• _TASK BRIEF_: Nothing should appear in the answer except the lines from the one containing "Bounding boxes for" through the end of the records below, written out exactly.

-------------------------

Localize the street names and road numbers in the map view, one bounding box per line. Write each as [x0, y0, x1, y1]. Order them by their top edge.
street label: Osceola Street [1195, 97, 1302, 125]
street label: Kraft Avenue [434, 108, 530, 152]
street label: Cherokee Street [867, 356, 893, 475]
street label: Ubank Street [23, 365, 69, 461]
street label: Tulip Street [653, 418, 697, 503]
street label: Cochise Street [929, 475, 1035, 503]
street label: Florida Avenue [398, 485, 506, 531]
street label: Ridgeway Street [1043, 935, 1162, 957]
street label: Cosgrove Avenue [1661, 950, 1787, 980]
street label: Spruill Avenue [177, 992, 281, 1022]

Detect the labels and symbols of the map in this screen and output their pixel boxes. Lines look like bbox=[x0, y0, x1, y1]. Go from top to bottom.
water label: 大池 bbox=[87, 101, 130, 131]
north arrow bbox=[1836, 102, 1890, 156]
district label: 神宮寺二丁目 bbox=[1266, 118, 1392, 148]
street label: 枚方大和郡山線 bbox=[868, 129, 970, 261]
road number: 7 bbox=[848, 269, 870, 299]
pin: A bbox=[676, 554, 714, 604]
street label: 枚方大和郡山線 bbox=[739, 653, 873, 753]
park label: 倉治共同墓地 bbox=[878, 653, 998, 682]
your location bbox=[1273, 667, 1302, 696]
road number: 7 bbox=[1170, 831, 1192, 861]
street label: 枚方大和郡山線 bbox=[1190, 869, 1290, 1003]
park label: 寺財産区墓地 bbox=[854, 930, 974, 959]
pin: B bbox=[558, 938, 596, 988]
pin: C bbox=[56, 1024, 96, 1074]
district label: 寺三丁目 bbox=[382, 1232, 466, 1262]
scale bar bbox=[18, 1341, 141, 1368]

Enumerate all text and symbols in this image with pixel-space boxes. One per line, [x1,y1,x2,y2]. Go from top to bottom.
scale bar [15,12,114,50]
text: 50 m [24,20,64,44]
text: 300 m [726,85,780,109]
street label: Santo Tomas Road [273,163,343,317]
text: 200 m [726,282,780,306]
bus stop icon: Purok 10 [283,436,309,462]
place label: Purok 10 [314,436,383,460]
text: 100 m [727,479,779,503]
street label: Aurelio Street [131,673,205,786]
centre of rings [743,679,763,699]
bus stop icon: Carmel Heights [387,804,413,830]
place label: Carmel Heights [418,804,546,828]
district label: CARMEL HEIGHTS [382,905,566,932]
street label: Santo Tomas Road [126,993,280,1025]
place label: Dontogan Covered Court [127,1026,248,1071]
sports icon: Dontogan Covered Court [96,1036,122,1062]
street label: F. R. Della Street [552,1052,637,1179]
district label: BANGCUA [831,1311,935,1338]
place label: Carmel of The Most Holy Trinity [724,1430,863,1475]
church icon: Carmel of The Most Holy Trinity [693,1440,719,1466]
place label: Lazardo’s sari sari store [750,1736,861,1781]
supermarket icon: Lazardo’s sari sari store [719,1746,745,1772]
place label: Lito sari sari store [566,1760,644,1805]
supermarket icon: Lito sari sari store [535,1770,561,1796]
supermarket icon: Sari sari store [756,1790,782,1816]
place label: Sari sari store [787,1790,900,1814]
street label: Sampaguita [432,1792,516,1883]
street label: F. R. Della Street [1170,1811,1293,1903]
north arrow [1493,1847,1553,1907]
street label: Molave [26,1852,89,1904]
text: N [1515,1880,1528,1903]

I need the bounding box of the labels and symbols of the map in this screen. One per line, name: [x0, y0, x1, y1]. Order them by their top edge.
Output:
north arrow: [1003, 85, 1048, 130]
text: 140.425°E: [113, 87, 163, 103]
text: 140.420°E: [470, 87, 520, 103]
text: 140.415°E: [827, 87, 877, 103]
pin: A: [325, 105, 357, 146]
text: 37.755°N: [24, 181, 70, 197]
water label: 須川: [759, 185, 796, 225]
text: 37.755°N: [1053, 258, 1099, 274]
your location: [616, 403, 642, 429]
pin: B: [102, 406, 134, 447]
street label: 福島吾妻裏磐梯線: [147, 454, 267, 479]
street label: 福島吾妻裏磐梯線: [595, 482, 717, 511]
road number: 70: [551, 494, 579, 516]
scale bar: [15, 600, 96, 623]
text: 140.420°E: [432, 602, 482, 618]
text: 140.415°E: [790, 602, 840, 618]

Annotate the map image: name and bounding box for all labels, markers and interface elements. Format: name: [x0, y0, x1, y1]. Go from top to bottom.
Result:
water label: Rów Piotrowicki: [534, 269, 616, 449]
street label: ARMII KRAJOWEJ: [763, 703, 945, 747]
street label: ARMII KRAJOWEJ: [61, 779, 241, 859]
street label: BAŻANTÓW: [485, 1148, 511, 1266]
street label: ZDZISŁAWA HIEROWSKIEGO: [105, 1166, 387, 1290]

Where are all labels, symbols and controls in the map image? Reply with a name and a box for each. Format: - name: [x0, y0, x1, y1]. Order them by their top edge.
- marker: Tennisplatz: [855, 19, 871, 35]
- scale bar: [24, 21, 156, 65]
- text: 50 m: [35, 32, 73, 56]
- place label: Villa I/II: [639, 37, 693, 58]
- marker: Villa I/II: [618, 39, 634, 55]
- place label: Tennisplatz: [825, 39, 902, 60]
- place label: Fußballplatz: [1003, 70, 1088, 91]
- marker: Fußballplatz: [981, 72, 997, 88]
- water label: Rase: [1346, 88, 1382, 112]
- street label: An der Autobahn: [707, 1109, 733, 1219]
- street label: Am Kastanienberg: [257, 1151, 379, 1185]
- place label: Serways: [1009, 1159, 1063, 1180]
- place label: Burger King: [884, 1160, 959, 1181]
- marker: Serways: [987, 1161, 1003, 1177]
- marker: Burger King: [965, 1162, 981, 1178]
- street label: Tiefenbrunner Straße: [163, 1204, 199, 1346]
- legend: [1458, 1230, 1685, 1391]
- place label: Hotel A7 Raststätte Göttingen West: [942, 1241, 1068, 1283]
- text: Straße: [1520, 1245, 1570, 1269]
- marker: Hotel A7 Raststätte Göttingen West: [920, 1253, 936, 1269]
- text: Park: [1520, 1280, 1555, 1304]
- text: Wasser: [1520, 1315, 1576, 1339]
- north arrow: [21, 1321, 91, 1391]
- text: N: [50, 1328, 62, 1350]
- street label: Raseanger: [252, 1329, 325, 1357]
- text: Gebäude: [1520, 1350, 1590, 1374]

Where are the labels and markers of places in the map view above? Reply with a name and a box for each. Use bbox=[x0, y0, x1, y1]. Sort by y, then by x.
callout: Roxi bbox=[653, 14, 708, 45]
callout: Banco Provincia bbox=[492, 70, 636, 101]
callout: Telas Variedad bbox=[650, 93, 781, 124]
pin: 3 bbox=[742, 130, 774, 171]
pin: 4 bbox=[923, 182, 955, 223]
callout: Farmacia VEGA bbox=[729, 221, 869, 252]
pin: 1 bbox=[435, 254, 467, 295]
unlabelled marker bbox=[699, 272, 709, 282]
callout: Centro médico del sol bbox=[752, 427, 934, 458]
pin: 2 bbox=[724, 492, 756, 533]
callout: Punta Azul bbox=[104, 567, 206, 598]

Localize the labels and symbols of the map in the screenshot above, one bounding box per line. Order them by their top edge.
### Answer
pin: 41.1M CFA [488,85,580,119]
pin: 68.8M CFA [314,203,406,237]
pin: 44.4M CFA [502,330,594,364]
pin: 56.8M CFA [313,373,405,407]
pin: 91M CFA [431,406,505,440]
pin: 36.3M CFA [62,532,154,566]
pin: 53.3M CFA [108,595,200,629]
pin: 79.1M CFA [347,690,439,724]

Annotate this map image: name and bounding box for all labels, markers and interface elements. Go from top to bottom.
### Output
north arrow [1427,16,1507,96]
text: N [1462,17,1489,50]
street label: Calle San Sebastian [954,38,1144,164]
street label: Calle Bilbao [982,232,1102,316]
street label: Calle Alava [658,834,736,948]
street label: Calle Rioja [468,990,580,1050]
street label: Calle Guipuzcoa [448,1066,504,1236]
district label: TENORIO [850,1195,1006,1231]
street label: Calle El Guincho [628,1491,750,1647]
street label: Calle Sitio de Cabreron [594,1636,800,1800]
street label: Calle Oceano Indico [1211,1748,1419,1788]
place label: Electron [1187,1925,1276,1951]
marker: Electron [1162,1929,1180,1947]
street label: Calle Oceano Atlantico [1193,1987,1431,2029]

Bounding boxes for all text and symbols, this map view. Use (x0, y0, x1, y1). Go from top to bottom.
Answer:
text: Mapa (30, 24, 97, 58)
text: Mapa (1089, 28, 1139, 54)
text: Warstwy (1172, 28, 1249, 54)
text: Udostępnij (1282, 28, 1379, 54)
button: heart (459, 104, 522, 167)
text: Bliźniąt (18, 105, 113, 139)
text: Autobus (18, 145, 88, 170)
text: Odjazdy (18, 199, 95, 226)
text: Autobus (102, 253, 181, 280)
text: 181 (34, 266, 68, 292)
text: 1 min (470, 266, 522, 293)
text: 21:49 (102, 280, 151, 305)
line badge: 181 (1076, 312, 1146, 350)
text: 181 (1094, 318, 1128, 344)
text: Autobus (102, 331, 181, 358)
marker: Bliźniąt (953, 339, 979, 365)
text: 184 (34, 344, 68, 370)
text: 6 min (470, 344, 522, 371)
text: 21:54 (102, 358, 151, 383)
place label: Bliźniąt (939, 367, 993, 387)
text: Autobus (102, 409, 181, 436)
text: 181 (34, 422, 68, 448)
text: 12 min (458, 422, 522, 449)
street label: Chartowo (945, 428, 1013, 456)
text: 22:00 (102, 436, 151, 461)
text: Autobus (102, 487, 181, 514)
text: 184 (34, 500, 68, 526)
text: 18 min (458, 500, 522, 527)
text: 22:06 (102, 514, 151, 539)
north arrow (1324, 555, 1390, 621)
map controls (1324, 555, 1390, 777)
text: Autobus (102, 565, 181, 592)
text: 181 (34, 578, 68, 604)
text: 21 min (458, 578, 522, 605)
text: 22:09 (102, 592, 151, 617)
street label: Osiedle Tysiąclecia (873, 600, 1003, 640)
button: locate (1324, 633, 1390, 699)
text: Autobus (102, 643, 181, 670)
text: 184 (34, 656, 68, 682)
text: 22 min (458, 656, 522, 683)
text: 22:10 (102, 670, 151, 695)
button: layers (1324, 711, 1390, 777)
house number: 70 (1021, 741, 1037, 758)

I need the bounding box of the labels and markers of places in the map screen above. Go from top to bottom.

-------------------------

• _WRITTEN ANSWER_:
Bounding boxes for all text and symbols, this map view. Use (x0, y0, x1, y1). Go from top to bottom.
Answer:
text: Mapa (30, 24, 97, 58)
text: Mapa (1089, 28, 1139, 54)
text: Warstwy (1172, 28, 1249, 54)
text: Udostępnij (1282, 28, 1379, 54)
button: heart (459, 104, 522, 167)
text: Bliźniąt (18, 105, 113, 139)
text: Autobus (18, 145, 88, 170)
text: Odjazdy (18, 199, 95, 226)
text: Autobus (102, 253, 181, 280)
text: 181 (34, 266, 68, 292)
text: 1 min (470, 266, 522, 293)
text: 21:49 (102, 280, 151, 305)
line badge: 181 (1076, 312, 1146, 350)
text: 181 (1094, 318, 1128, 344)
text: Autobus (102, 331, 181, 358)
marker: Bliźniąt (953, 339, 979, 365)
text: 184 (34, 344, 68, 370)
text: 6 min (470, 344, 522, 371)
text: 21:54 (102, 358, 151, 383)
place label: Bliźniąt (939, 367, 993, 387)
text: Autobus (102, 409, 181, 436)
text: 181 (34, 422, 68, 448)
text: 12 min (458, 422, 522, 449)
street label: Chartowo (945, 428, 1013, 456)
text: 22:00 (102, 436, 151, 461)
text: Autobus (102, 487, 181, 514)
text: 184 (34, 500, 68, 526)
text: 18 min (458, 500, 522, 527)
text: 22:06 (102, 514, 151, 539)
north arrow (1324, 555, 1390, 621)
map controls (1324, 555, 1390, 777)
text: Autobus (102, 565, 181, 592)
text: 181 (34, 578, 68, 604)
text: 21 min (458, 578, 522, 605)
text: 22:09 (102, 592, 151, 617)
street label: Osiedle Tysiąclecia (873, 600, 1003, 640)
button: locate (1324, 633, 1390, 699)
text: Autobus (102, 643, 181, 670)
text: 184 (34, 656, 68, 682)
text: 22 min (458, 656, 522, 683)
text: 22:10 (102, 670, 151, 695)
button: layers (1324, 711, 1390, 777)
house number: 70 (1021, 741, 1037, 758)

I need the bounding box of the labels and markers of places in the map screen above. Go from top to bottom.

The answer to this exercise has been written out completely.